*** GIVEN ENTRIES ***

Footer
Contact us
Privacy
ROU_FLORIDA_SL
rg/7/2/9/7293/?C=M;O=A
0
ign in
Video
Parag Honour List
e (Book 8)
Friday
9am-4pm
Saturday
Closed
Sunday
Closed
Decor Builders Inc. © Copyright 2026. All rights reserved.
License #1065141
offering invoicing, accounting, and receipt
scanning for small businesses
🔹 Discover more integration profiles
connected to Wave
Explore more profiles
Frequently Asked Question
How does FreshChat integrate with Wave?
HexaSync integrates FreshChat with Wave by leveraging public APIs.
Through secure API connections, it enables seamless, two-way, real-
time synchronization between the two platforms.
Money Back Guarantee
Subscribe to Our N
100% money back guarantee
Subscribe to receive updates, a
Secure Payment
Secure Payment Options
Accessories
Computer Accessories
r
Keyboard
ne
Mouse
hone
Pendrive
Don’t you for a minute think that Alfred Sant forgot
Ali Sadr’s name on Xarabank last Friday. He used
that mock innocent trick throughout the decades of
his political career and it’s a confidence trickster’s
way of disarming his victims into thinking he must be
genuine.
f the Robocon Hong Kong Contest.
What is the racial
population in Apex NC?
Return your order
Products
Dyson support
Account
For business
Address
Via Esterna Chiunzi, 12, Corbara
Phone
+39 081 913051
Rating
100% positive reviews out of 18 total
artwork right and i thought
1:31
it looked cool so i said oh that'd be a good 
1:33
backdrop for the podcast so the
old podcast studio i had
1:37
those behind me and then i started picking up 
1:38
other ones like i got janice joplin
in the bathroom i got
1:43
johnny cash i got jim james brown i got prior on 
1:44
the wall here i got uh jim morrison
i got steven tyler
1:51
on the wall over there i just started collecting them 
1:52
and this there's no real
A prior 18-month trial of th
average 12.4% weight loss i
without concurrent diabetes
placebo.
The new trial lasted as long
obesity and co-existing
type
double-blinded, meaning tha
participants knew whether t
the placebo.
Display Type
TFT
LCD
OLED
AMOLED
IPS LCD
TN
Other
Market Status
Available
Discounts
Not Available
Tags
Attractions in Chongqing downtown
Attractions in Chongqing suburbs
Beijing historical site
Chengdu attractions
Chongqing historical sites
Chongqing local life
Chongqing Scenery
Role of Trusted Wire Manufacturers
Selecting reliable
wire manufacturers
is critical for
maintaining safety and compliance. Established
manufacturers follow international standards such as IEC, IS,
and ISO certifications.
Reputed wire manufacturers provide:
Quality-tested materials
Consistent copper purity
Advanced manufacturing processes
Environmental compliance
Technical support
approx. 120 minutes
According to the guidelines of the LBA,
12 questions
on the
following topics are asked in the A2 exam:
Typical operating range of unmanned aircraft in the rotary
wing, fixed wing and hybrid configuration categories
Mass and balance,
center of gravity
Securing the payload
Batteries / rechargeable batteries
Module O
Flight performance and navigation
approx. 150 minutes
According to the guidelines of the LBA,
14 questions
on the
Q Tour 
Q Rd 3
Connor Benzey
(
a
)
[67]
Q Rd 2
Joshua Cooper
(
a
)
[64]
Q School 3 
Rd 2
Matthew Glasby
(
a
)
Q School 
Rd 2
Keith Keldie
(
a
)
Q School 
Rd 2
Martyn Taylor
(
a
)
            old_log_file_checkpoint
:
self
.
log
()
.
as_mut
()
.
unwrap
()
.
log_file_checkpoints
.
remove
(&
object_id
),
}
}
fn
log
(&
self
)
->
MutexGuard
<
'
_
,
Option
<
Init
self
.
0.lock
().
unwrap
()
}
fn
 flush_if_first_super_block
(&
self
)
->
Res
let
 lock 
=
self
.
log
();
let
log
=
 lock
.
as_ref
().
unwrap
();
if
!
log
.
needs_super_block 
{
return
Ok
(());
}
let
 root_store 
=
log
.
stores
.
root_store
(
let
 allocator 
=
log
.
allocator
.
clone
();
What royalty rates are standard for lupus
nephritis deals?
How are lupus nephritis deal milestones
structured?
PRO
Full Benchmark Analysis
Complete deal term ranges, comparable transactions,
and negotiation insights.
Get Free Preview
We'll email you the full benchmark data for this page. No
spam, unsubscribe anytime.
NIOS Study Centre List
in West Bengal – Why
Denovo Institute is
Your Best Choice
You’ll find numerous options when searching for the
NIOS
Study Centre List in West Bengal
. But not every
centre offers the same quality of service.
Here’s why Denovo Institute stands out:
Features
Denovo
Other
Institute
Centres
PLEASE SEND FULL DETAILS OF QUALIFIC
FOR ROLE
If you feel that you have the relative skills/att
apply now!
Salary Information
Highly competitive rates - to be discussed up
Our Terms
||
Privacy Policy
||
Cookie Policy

*** End of GIVEN ENTRIES ***

• _WHAT YOU ARE ASKED TO DO_:
Update the records above by replacing "Pendrive" with "USB Drive" wherever it occurs, leaving all other text unchanged.

• _OUTPUT_:
Footer
Contact us
Privacy
ROU_FLORIDA_SL
rg/7/2/9/7293/?C=M;O=A
0
ign in
Video
Parag Honour List
e (Book 8)
Friday
9am-4pm
Saturday
Closed
Sunday
Closed
Decor Builders Inc. © Copyright 2026. All rights reserved.
License #1065141
offering invoicing, accounting, and receipt
scanning for small businesses
🔹 Discover more integration profiles
connected to Wave
Explore more profiles
Frequently Asked Question
How does FreshChat integrate with Wave?
HexaSync integrates FreshChat with Wave by leveraging public APIs.
Through secure API connections, it enables seamless, two-way, real-
time synchronization between the two platforms.
Money Back Guarantee
Subscribe to Our N
100% money back guarantee
Subscribe to receive updates, a
Secure Payment
Secure Payment Options
Accessories
Computer Accessories
r
Keyboard
ne
Mouse
hone
USB Drive
Don’t you for a minute think that Alfred Sant forgot
Ali Sadr’s name on Xarabank last Friday. He used
that mock innocent trick throughout the decades of
his political career and it’s a confidence trickster’s
way of disarming his victims into thinking he must be
genuine.
f the Robocon Hong Kong Contest.
What is the racial
population in Apex NC?
Return your order
Products
Dyson support
Account
For business
Address
Via Esterna Chiunzi, 12, Corbara
Phone
+39 081 913051
Rating
100% positive reviews out of 18 total
artwork right and i thought
1:31
it looked cool so i said oh that'd be a good 
1:33
backdrop for the podcast so the
old podcast studio i had
1:37
those behind me and then i started picking up 
1:38
other ones like i got janice joplin
in the bathroom i got
1:43
johnny cash i got jim james brown i got prior on 
1:44
the wall here i got uh jim morrison
i got steven tyler
1:51
on the wall over there i just started collecting them 
1:52
and this there's no real
A prior 18-month trial of th
average 12.4% weight loss i
without concurrent diabetes
placebo.
The new trial lasted as long
obesity and co-existing
type
double-blinded, meaning tha
participants knew whether t
the placebo.
Display Type
TFT
LCD
OLED
AMOLED
IPS LCD
TN
Other
Market Status
Available
Discounts
Not Available
Tags
Attractions in Chongqing downtown
Attractions in Chongqing suburbs
Beijing historical site
Chengdu attractions
Chongqing historical sites
Chongqing local life
Chongqing Scenery
Role of Trusted Wire Manufacturers
Selecting reliable
wire manufacturers
is critical for
maintaining safety and compliance. Established
manufacturers follow international standards such as IEC, IS,
and ISO certifications.
Reputed wire manufacturers provide:
Quality-tested materials
Consistent copper purity
Advanced manufacturing processes
Environmental compliance
Technical support
approx. 120 minutes
According to the guidelines of the LBA,
12 questions
on the
following topics are asked in the A2 exam:
Typical operating range of unmanned aircraft in the rotary
wing, fixed wing and hybrid configuration categories
Mass and balance,
center of gravity
Securing the payload
Batteries / rechargeable batteries
Module O
Flight performance and navigation
approx. 150 minutes
According to the guidelines of the LBA,
14 questions
on the
Q Tour 
Q Rd 3
Connor Benzey
(
a
)
[67]
Q Rd 2
Joshua Cooper
(
a
)
[64]
Q School 3 
Rd 2
Matthew Glasby
(
a
)
Q School 
Rd 2
Keith Keldie
(
a
)
Q School 
Rd 2
Martyn Taylor
(
a
)
            old_log_file_checkpoint
:
self
.
log
()
.
as_mut
()
.
unwrap
()
.
log_file_checkpoints
.
remove
(&
object_id
),
}
}
fn
log
(&
self
)
->
MutexGuard
<
'
_
,
Option
<
Init
self
.
0.lock
().
unwrap
()
}
fn
 flush_if_first_super_block
(&
self
)
->
Res
let
 lock 
=
self
.
log
();
let
log
=
 lock
.
as_ref
().
unwrap
();
if
!
log
.
needs_super_block 
{
return
Ok
(());
}
let
 root_store 
=
log
.
stores
.
root_store
(
let
 allocator 
=
log
.
allocator
.
clone
();
What royalty rates are standard for lupus
nephritis deals?
How are lupus nephritis deal milestones
structured?
PRO
Full Benchmark Analysis
Complete deal term ranges, comparable transactions,
and negotiation insights.
Get Free Preview
We'll email you the full benchmark data for this page. No
spam, unsubscribe anytime.
NIOS Study Centre List
in West Bengal – Why
Denovo Institute is
Your Best Choice
You’ll find numerous options when searching for the
NIOS
Study Centre List in West Bengal
. But not every
centre offers the same quality of service.
Here’s why Denovo Institute stands out:
Features
Denovo
Other
Institute
Centres
PLEASE SEND FULL DETAILS OF QUALIFIC
FOR ROLE
If you feel that you have the relative skills/att
apply now!
Salary Information
Highly competitive rates - to be discussed up
Our Terms
||
Privacy Policy
||
Cookie Policy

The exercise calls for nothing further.